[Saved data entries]
'''
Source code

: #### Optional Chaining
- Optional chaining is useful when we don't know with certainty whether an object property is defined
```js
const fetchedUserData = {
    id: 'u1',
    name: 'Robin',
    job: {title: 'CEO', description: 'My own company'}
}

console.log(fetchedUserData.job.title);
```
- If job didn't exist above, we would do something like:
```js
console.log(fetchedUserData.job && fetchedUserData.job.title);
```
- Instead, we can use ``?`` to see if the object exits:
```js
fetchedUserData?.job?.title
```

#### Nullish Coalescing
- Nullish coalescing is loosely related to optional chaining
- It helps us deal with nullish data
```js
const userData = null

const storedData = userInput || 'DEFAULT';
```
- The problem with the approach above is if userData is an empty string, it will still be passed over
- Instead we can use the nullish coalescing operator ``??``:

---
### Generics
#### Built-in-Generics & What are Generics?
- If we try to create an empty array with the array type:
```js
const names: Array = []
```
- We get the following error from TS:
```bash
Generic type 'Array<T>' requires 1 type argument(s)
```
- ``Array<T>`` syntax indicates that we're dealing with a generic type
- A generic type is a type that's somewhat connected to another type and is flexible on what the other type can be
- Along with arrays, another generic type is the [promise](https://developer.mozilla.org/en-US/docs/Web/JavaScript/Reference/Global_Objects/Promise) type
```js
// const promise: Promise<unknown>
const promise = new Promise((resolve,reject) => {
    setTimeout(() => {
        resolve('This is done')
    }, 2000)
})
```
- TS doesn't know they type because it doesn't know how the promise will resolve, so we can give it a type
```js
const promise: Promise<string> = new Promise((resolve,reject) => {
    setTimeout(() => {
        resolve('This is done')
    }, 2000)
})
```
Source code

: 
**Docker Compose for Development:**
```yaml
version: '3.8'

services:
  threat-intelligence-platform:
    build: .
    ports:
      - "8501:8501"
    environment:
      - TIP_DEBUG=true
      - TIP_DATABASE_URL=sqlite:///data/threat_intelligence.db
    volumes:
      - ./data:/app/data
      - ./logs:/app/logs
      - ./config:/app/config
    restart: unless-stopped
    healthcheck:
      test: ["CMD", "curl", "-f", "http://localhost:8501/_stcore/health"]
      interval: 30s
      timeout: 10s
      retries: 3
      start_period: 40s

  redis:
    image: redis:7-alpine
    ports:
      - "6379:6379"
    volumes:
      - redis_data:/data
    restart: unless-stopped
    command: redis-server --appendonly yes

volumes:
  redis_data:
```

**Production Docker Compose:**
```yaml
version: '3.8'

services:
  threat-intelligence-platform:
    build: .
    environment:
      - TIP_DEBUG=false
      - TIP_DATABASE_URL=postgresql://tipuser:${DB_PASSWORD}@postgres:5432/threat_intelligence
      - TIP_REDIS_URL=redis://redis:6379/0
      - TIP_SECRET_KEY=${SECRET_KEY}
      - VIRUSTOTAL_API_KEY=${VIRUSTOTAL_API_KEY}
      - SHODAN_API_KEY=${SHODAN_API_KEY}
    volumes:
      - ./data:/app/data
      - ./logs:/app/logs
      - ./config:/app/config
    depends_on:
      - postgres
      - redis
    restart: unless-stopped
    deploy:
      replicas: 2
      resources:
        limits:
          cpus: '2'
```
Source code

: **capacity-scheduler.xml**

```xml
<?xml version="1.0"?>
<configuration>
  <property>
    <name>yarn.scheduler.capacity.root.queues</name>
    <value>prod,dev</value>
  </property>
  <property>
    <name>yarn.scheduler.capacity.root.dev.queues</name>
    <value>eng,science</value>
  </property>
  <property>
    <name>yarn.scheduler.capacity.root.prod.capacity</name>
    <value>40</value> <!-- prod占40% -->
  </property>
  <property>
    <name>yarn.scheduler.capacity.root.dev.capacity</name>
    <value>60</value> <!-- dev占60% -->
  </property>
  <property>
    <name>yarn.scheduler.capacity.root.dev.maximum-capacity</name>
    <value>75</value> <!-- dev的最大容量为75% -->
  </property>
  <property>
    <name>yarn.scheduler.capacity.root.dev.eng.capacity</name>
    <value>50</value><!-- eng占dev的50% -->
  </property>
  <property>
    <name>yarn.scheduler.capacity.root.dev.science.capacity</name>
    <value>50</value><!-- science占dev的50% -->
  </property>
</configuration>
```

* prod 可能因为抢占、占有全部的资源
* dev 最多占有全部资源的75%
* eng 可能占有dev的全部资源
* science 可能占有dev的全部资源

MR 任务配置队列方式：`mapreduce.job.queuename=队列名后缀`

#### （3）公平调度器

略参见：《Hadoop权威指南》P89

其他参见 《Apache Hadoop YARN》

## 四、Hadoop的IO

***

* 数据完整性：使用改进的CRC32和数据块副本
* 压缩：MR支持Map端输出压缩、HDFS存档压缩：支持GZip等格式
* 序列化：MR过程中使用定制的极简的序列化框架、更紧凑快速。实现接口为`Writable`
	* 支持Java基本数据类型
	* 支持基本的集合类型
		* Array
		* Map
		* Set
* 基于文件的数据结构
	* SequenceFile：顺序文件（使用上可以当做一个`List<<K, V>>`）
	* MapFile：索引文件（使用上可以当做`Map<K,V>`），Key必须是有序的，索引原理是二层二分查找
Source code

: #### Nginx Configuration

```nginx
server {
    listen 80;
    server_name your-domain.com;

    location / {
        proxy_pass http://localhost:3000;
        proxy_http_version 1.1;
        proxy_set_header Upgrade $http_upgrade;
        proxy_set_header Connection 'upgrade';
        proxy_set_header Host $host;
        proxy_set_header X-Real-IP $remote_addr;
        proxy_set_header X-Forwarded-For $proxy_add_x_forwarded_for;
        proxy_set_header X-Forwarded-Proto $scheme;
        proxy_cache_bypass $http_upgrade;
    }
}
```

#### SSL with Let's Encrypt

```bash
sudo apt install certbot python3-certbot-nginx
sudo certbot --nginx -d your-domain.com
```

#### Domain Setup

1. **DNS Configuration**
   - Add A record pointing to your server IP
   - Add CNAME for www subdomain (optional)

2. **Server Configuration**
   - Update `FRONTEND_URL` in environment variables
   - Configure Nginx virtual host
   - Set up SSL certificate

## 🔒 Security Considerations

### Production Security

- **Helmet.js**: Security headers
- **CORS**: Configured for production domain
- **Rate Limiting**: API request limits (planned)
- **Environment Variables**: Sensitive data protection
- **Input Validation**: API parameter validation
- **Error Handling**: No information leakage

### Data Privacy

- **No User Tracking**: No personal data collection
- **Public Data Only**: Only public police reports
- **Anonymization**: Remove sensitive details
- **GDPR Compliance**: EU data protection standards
'''
* _Exercise objective_
All the entries above must be repeated exactly as they were given.

* _Solution to the problem_
Source code

: #### Optional Chaining
- Optional chaining is useful when we don't know with certainty whether an object property is defined
```js
const fetchedUserData = {
    id: 'u1',
    name: 'Robin',
    job: {title: 'CEO', description: 'My own company'}
}

console.log(fetchedUserData.job.title);
```
- If job didn't exist above, we would do something like:
```js
console.log(fetchedUserData.job && fetchedUserData.job.title);
```
- Instead, we can use ``?`` to see if the object exits:
```js
fetchedUserData?.job?.title
```

#### Nullish Coalescing
- Nullish coalescing is loosely related to optional chaining
- It helps us deal with nullish data
```js
const userData = null

const storedData = userInput || 'DEFAULT';
```
- The problem with the approach above is if userData is an empty string, it will still be passed over
- Instead we can use the nullish coalescing operator ``??``:

---
### Generics
#### Built-in-Generics & What are Generics?
- If we try to create an empty array with the array type:
```js
const names: Array = []
```
- We get the following error from TS:
```bash
Generic type 'Array<T>' requires 1 type argument(s)
```
- ``Array<T>`` syntax indicates that we're dealing with a generic type
- A generic type is a type that's somewhat connected to another type and is flexible on what the other type can be
- Along with arrays, another generic type is the [promise](https://developer.mozilla.org/en-US/docs/Web/JavaScript/Reference/Global_Objects/Promise) type
```js
// const promise: Promise<unknown>
const promise = new Promise((resolve,reject) => {
    setTimeout(() => {
        resolve('This is done')
    }, 2000)
})
```
- TS doesn't know they type because it doesn't know how the promise will resolve, so we can give it a type
```js
const promise: Promise<string> = new Promise((resolve,reject) => {
    setTimeout(() => {
        resolve('This is done')
    }, 2000)
})
```
Source code

: 
**Docker Compose for Development:**
```yaml
version: '3.8'

services:
  threat-intelligence-platform:
    build: .
    ports:
      - "8501:8501"
    environment:
      - TIP_DEBUG=true
      - TIP_DATABASE_URL=sqlite:///data/threat_intelligence.db
    volumes:
      - ./data:/app/data
      - ./logs:/app/logs
      - ./config:/app/config
    restart: unless-stopped
    healthcheck:
      test: ["CMD", "curl", "-f", "http://localhost:8501/_stcore/health"]
      interval: 30s
      timeout: 10s
      retries: 3
      start_period: 40s

  redis:
    image: redis:7-alpine
    ports:
      - "6379:6379"
    volumes:
      - redis_data:/data
    restart: unless-stopped
    command: redis-server --appendonly yes

volumes:
  redis_data:
```

**Production Docker Compose:**
```yaml
version: '3.8'

services:
  threat-intelligence-platform:
    build: .
    environment:
      - TIP_DEBUG=false
      - TIP_DATABASE_URL=postgresql://tipuser:${DB_PASSWORD}@postgres:5432/threat_intelligence
      - TIP_REDIS_URL=redis://redis:6379/0
      - TIP_SECRET_KEY=${SECRET_KEY}
      - VIRUSTOTAL_API_KEY=${VIRUSTOTAL_API_KEY}
      - SHODAN_API_KEY=${SHODAN_API_KEY}
    volumes:
      - ./data:/app/data
      - ./logs:/app/logs
      - ./config:/app/config
    depends_on:
      - postgres
      - redis
    restart: unless-stopped
    deploy:
      replicas: 2
      resources:
        limits:
          cpus: '2'
```
Source code

: **capacity-scheduler.xml**

```xml
<?xml version="1.0"?>
<configuration>
  <property>
    <name>yarn.scheduler.capacity.root.queues</name>
    <value>prod,dev</value>
  </property>
  <property>
    <name>yarn.scheduler.capacity.root.dev.queues</name>
    <value>eng,science</value>
  </property>
  <property>
    <name>yarn.scheduler.capacity.root.prod.capacity</name>
    <value>40</value> <!-- prod占40% -->
  </property>
  <property>
    <name>yarn.scheduler.capacity.root.dev.capacity</name>
    <value>60</value> <!-- dev占60% -->
  </property>
  <property>
    <name>yarn.scheduler.capacity.root.dev.maximum-capacity</name>
    <value>75</value> <!-- dev的最大容量为75% -->
  </property>
  <property>
    <name>yarn.scheduler.capacity.root.dev.eng.capacity</name>
    <value>50</value><!-- eng占dev的50% -->
  </property>
  <property>
    <name>yarn.scheduler.capacity.root.dev.science.capacity</name>
    <value>50</value><!-- science占dev的50% -->
  </property>
</configuration>
```

* prod 可能因为抢占、占有全部的资源
* dev 最多占有全部资源的75%
* eng 可能占有dev的全部资源
* science 可能占有dev的全部资源

MR 任务配置队列方式：`mapreduce.job.queuename=队列名后缀`

#### （3）公平调度器

略参见：《Hadoop权威指南》P89

其他参见 《Apache Hadoop YARN》

## 四、Hadoop的IO

***

* 数据完整性：使用改进的CRC32和数据块副本
* 压缩：MR支持Map端输出压缩、HDFS存档压缩：支持GZip等格式
* 序列化：MR过程中使用定制的极简的序列化框架、更紧凑快速。实现接口为`Writable`
	* 支持Java基本数据类型
	* 支持基本的集合类型
		* Array
		* Map
		* Set
* 基于文件的数据结构
	* SequenceFile：顺序文件（使用上可以当做一个`List<<K, V>>`）
	* MapFile：索引文件（使用上可以当做`Map<K,V>`），Key必须是有序的，索引原理是二层二分查找
Source code

: #### Nginx Configuration

```nginx
server {
    listen 80;
    server_name your-domain.com;

    location / {
        proxy_pass http://localhost:3000;
        proxy_http_version 1.1;
        proxy_set_header Upgrade $http_upgrade;
        proxy_set_header Connection 'upgrade';
        proxy_set_header Host $host;
        proxy_set_header X-Real-IP $remote_addr;
        proxy_set_header X-Forwarded-For $proxy_add_x_forwarded_for;
        proxy_set_header X-Forwarded-Proto $scheme;
        proxy_cache_bypass $http_upgrade;
    }
}
```

#### SSL with Let's Encrypt

```bash
sudo apt install certbot python3-certbot-nginx
sudo certbot --nginx -d your-domain.com
```

#### Domain Setup

1. **DNS Configuration**
   - Add A record pointing to your server IP
   - Add CNAME for www subdomain (optional)

2. **Server Configuration**
   - Update `FRONTEND_URL` in environment variables
   - Configure Nginx virtual host
   - Set up SSL certificate

## 🔒 Security Considerations

### Production Security

- **Helmet.js**: Security headers
- **CORS**: Configured for production domain
- **Rate Limiting**: API request limits (planned)
- **Environment Variables**: Sensitive data protection
- **Input Validation**: API parameter validation
- **Error Handling**: No information leakage

### Data Privacy

- **No User Tracking**: No personal data collection
- **Public Data Only**: Only public police reports
- **Anonymization**: Remove sensitive details
- **GDPR Compliance**: EU data protection standards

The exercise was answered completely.